Gli esperti sono preoccupati. Le parole di Bassetti, Rezza e Andreoni
"Serve subito un Piano pandemico nuovo e aggiornato per l'Italia, per non dover rincorrere la prossima pandemia. Perché se dovesse essere che i casi di aviaria si moltiplicassero e ci fosse un contagio interumano, dobbiamo avere una cernita dei posti letto dove ricoverare le persone", dichiara all'Adnkronos Salute Matteo Bassetti, direttore Malattie infettive dell'ospedale policlinico San Martino di Genova - Serve un piano da dare alle Regioni e non dobbiamo commettere l'errore commesso nel 2020 con un Piano pandemico non aggiornato. Sarebbe bene riprendere in mano il Piano pandemico elaborato dal direttore della Prevenzione Francesco Vaia del ministero della Salute e mandarlo subito alle Regioni".

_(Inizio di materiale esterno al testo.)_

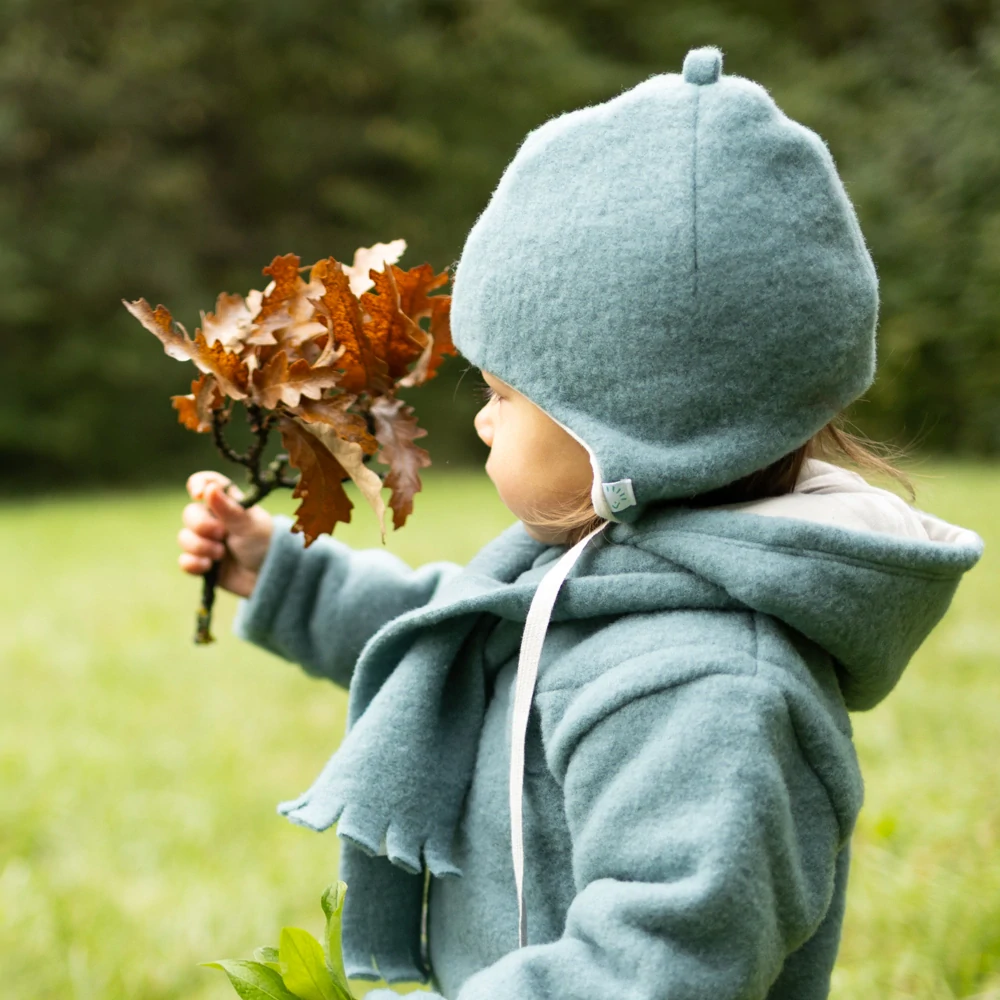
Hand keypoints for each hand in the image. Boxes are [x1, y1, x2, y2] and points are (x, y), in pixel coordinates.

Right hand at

Secondo l'epidemiologo Gianni Rezza, ex Dg Prevenzione del ministero della Salute, oggi docente straordinario di Igiene all'Università Vita-Salute San Raffaele di Milano. "un Piano pandemico aggiornato serve, ma deve essere finanziato bene. Va fatta una stima dei fabbisogni rispetto ad una emergenza sanitaria, ad esempio l'acquisto dei vaccini prepandemici. Quando ero direttore della Prevenzione avevamo già opzionato quello prepandemico influenzale H5N1. E' chiaro che oggi il riferimento è l'aviaria H5N1, ma basta isolare il virus circolante e vedere se ha mutazioni, che non sembra avere, e il vaccino che abbiamo si può aggiornare. Non è come fare un vaccino nuovo contro una malattia X. Serve però avere un Piano pandemico pronto e 'vivo'". E aggiunge: "Le polemiche sugli obblighi, dalle zone rosse alla vaccinazione di massa, con le paure della politica, che ci sono state quando uscirono le bozze del Piano pandemico a novembre - ricorda - si possono superare. Basta infatti non prevedere provvedimenti che poi saranno presi dal Governo. I tecnici indicano le misure, ma poi se fare un Dpcm o un altro lo decide il Governo".

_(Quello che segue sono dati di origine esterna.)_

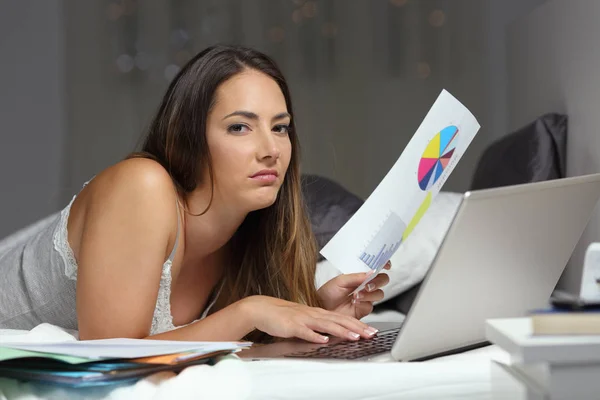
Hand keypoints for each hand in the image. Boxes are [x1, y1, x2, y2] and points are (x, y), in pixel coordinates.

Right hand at [242, 295, 378, 343]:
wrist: (263, 309)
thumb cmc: (284, 316)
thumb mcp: (306, 320)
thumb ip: (320, 326)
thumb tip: (334, 334)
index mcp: (318, 313)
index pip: (343, 317)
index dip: (358, 323)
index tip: (371, 330)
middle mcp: (314, 314)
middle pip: (339, 320)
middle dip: (357, 327)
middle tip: (371, 334)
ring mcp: (304, 319)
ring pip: (326, 324)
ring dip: (341, 330)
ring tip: (354, 336)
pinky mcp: (292, 326)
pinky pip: (305, 331)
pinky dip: (315, 336)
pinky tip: (323, 340)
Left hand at [318, 261, 390, 319]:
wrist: (322, 309)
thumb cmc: (328, 293)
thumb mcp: (340, 280)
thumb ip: (356, 277)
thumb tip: (371, 272)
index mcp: (359, 275)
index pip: (375, 267)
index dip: (383, 264)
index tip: (386, 265)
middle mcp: (365, 285)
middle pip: (382, 280)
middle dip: (378, 281)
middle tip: (368, 284)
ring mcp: (366, 297)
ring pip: (380, 293)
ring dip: (370, 293)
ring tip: (357, 295)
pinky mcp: (365, 308)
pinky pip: (371, 304)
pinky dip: (365, 301)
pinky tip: (355, 301)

"Quello su cui stanno lavorando tutti i Paesi è la preparazione ad una prossima pandemia, a prescindere dal virus H5N1 che oggi ci allarma. Un Piano pandemico nazionale aggiornato è quindi imprescindibile e serve subito, perché è la guida che il Paese si dà per affrontare al meglio un'emergenza, gli interventi da fare, come organizzare la rete ospedaliera. Solo per fare alcuni esempi. Ma non è che l'Italia può muoversi da sola, ci sono regole da seguire in un contesto - l'abbiamo visto con il Covid - in cui nessuno può fare da solo. C'è l'Oms che fornisce le linee guida e i Paesi le seguono perché una pandemia riguarda tutti. La politica deve rimanere fuori da questo processo e non metterci bocca, lasciar lavorare i tecnici, gli organismi sanitari internazionali, che stabiliscono le misure da prendere". Lo afferma Massimo Andreoni, direttore scientifico della Simit, la Società italiana di malattie infettive, e professore ordinario all'università Tor Vergata di Roma.